Random thoughts on Cheek by Jowl’s current production of Macbeth
Before the play started I sat in my front row seat looking at a bleak space (not a stage because I was sharing the same level space on which the actors would appear). There were no curtains and the only props were slatted wooden boxes of various heights that were placed at the sides of the playing space. Waiting for the players to take the places, I watched swirls of dark mist eddying down into the bleak lighting (‘the dunnest smoke of hell’?). Once the play commenced, the playing area wasn’t heavily illuminated and, as if to answer Macbeth’s incantatory appeal to ‘Night’s black agents’, the players were all dressed in black.
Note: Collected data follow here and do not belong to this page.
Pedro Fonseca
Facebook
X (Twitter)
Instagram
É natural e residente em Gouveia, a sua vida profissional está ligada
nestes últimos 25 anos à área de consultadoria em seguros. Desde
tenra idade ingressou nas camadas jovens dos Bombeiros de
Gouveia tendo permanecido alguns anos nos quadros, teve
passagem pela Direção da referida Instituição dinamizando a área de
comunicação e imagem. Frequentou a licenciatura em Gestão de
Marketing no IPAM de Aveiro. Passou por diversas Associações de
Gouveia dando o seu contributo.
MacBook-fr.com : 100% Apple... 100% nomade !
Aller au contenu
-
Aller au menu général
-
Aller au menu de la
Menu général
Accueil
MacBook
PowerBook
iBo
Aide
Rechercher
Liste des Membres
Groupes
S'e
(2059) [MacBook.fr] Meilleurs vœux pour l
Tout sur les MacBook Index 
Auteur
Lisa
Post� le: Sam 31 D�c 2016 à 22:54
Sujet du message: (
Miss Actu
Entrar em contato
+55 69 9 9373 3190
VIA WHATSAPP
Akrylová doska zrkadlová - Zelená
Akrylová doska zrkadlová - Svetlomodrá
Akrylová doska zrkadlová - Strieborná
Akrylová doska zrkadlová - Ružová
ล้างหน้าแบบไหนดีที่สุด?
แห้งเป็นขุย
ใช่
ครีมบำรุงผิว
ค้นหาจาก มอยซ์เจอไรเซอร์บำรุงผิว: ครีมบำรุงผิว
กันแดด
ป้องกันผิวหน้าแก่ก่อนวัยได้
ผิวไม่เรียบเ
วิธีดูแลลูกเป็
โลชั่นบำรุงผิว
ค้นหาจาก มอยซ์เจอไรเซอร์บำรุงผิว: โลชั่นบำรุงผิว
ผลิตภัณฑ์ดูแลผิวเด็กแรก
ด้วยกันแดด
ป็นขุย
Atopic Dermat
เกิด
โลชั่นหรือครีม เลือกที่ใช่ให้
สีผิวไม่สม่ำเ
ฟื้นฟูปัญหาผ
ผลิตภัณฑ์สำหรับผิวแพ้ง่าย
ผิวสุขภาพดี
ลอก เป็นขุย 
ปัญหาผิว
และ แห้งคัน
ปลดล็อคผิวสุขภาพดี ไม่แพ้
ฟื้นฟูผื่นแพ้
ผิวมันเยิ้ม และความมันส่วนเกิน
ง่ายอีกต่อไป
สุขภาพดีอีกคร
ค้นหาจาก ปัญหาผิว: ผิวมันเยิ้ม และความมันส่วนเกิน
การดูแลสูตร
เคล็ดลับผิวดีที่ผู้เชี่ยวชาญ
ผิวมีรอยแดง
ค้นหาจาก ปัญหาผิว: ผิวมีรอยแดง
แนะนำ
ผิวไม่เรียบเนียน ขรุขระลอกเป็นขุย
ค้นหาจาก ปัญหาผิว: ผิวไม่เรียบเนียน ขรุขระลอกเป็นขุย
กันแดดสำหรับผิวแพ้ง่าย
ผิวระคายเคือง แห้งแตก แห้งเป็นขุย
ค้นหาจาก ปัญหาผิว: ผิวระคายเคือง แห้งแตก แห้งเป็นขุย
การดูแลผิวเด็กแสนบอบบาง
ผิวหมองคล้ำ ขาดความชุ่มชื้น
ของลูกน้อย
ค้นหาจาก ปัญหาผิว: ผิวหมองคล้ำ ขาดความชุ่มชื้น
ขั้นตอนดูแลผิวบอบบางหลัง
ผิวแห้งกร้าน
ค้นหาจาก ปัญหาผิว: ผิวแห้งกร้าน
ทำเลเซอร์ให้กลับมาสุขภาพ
Darkness is associated with evil, but this production tends to be the evil of the mind. Without props Macbeth’s imaginary daggers (and all the other weaponry in the play) remain just that. The witches never appear, but their words are voiced by the two females of the company, Act 1 Scene 3 is cut from this production and Act 4 Scene 1 (the cauldron scene) is abridged and begins where Macbeth approaches the ‘secret, black, and midnight hags!’ for intelligence of the future. There is no cauldron from which to conjure the apparitions, but it has already been hinted at when the cast form a ring to dance a celebratory highland reel at the Macbeth’s castle, and when the stools are placed in a circle for the banquet at which Macbeth sees the ghost of Banquo
The imagery extends into mimetic and balletic demonstrations of the onstage murders. Although Duncan is murdered off stage (as is customary) Banquo mimes his own death, as do Lady Macduff (who appears to be raped first) and her son. The culmination is when Macduff ‘murders’ Macbeth. These actions are all carried out realistically, especially when the men appear to draw swords from behind their backs and their victims fall to the floor as they grasp at life. There is no human contact during these simulated killings.
In a production that, strangely, sees a blind Duncan wearing dark glasses, we are reminded that ‘There’s no art / To find the mind’s construction in the face’ – but then again this is one of the excised lines of the play.
To my mind it was a highly stylised production, far removed from the recent Rupert Goold production, starring Patrick Stewart as the murderous, ambitious thane. The earlier visualisation was probably more horrific in its presentations of murder, but this is a more psychological interpretation, one in which the dead return to the stage, and in which the Macbeths still remain close and tactile, even after he has taken the initiative that she has encouraged.